**Angezeigter Text**:
● ● ●
Im Komponisten Felix Linsmeier, von Anfang an als Posaunist mit dabei, hat der Dirigent einen kongenialen Arrangeur, der die Orchesterwerke aller Epochen dem Orchester auf den Leib schreibt.
Was dann in den Konzerten geboten wird, lässt Zuhörer staunen und schwärmen: „Ein Konzert, dem Parktheater auf den Leib geschnitten!“ so Lilo Ferstl, Impresaria und guter Geist des europaweit einzigartigen Gastspielhauses.

Sechs Alphörner eröffneten den Reigen, Zarathustra sprach danach sehr deutlich und zeigte, was hier orchestral Sache ist – James Last ließ sanft die Sonne aufgehen und das Orchester vermittelte in Tönen schwelgend, dass „Morgens um 7“ die Welt – auch bei Hitze – noch in Ordnung ist.

„Merry go round“ von Werner Twardy, das Karussellstück für virtuose Klarinette, gab danach Anna Schilling rundum gelungen zum Besten.
Besinnliche Ruhe kehrte erst wieder ein, als Markus Göppel (Schwabmünchen) das Traumkonzert von Werner Tautz aus den 6oer Jahren zusammen mit singenden Streichern, dreistimmig im Stil des „Easy Listening “ gesetzten Flöten und einem vollbesetzten Big-Band-Bläser-Register in hochvollendeter Pianisten-Manier zelebrierte. Ein Ohrenschmaus, den man so nicht mehr zu hören bekommt, sind doch die Originalnoten des Orchesters Werner Kiesling lange vergriffen.
Mit detektivischem Spürsinn gelang es Wolfgang Scherer in der Schweiz, beim Sohn des Komponisten, Joachim Tautz, eine alte Partitur und Fragmente der Violinstimmen zu bekommen, so dass zum 100. Geburtstag dieses Stück erklingen konnte.
Mit dem Prélude aus Claude Debussys „Pour le Piano“ brillierte die Klaviersolistin Lisa Maria Günther meisterhaft und leitete über zum Trio von Jaques Widerkehr, bei dem sie als Violin-Primaria im Trio mit ihren Brüdern Michael/Violoncello und Benedikt (Horn! vom Feinsten) fungierte.
Bei Montis Czárdás (virtuos Antonia Mayr/Violine und Phillip Oberparleiter/Akkordeon), „Rumänisch“ und „Im Zigeunerlager“ schmachten, jubeln und fetzen die Streicher mit Konzertmeister Wolfgang Scherer feurig durch den ohnehin schon aufgeheizten Glas-Stahlbau.
● ● ●
**Aufgaben**:
a) Bei wem bekam Wolfgang Scherer laut dem Text über das Konzert im Parktheater eine alte Partitur des Traumkonzerts?
b) Führen Sie den Text über das Konzert im Parktheater nach seinem letzten Satz weiter.
Die Einträge haben mit dem Text über das Konzert im Parktheater nichts zu tun.

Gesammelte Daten
● ● ●
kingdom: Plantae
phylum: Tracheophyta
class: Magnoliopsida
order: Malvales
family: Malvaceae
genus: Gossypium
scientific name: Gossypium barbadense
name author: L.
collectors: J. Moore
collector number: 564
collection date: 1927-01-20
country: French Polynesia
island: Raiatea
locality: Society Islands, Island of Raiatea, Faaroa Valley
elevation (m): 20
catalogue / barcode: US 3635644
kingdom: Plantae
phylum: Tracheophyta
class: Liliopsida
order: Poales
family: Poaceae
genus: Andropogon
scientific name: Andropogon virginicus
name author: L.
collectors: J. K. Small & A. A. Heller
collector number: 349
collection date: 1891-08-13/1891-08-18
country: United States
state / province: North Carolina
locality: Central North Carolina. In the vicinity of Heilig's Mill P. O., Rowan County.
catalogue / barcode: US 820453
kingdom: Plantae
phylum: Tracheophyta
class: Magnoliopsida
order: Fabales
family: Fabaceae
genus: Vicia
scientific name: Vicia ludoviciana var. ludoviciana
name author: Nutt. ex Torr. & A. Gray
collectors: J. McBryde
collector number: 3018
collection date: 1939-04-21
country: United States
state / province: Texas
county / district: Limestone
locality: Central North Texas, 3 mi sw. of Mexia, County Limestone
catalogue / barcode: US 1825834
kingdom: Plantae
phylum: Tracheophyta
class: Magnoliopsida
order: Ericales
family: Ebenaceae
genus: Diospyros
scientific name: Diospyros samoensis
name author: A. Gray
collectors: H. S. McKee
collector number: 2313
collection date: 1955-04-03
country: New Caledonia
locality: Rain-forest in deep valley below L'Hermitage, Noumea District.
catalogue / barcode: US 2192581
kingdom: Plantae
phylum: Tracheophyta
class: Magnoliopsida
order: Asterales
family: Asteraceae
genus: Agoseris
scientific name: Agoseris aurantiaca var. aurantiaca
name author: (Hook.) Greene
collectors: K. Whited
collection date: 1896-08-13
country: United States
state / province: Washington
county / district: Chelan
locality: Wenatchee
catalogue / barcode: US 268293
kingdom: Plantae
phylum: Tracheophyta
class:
● ● ●
**Ihre Antworten**:
a) Beim Sohn des Komponisten, Joachim Tautz, in der Schweiz.

b)
Die Uraufführung des „Lechwalzers“ – mit Raffinesse und humorvoll als Kabinettstück komponiert vom ehemaligen Chordirektor Josef Hauber – zeigte, zu welchen Bravourleistungen das Orchester, in dem 1. Musik-Preisträgerinnen und Preisträger, Studentinnen und Studenten, die Konzertmeisterin der Münchner Musikhochschule, ein Pathologe der LMU ebenso mitspielen, wie Maschinenbauingenieure, HighTec-Security-Spezialisten, Lehrerinnen und Lehrer, Steuerberater, Schülerinnen und Schüler, Modestylistinnen und der Akkordeonweltmeister in der Lage ist.
Wenn dann noch Yvonne Weimann als männermordender Vamp bei Rotlicht mit Tom Jones‘ Sexbomb als „Tigress“ wuchtig, akzentuiert, lasziv flüstert und losdonnert, bebt der Saal zu begeisterten Bravo-Rufen.

„Willkommen, bienvenue, welcome“ Wolfgang Wirsching verführte als „Bel Ami“ die Zuhörer bis in die 80er Jahre, wo er mit Udo Jürgens zu Mut aufrief: „Denn immer wieder geht die Sonne auf!“, was am Ende des unterhaltsamen Abends zum „Mitternachtsblues“ des unvergesslichen Filmkomponisten Franz Grothe (+ 1959) führte.
Nico Weber, Trompetenstudent an der Jazzhochschule München interpretierte das Stück, mit der Safarieinleitung von Bert Kaempfert bravourös.

„Da musste ich ein paar Tränen vergießen“ meinte eine seit Jahren dem Konzert treue Zuhörerin. Nachdem diese weggewischt waren, entließ das in allen Genres zu Hause befindliche Orchester das Publikum mit dem Laridah-Marsch des ehemaligen Augsburger Infanterie-und Heeres-Musikmeisters Max Hempel (+ 1959).

Das Orchester ist wieder zu hören bei den „26. Konzerten junger Talente“ am 19. und 20. November 2022 in der Stadthalle Schwabmünchen, bei einem Filmkonzert im Cineplex in Meitingen und dem Jubiläumskonzert der Lyra -und Kolpingchöre Augsburg–Göggingen am 6. Januar 2023 im Parktheater.

Ein Salonorchester und die Volksmusikgruppe des Orchesters musizieren wieder bei der Serenade am 8. Juli 2022 um 19:00 vor der Kirche „Maria Hilf“ in Klosterlechfeld.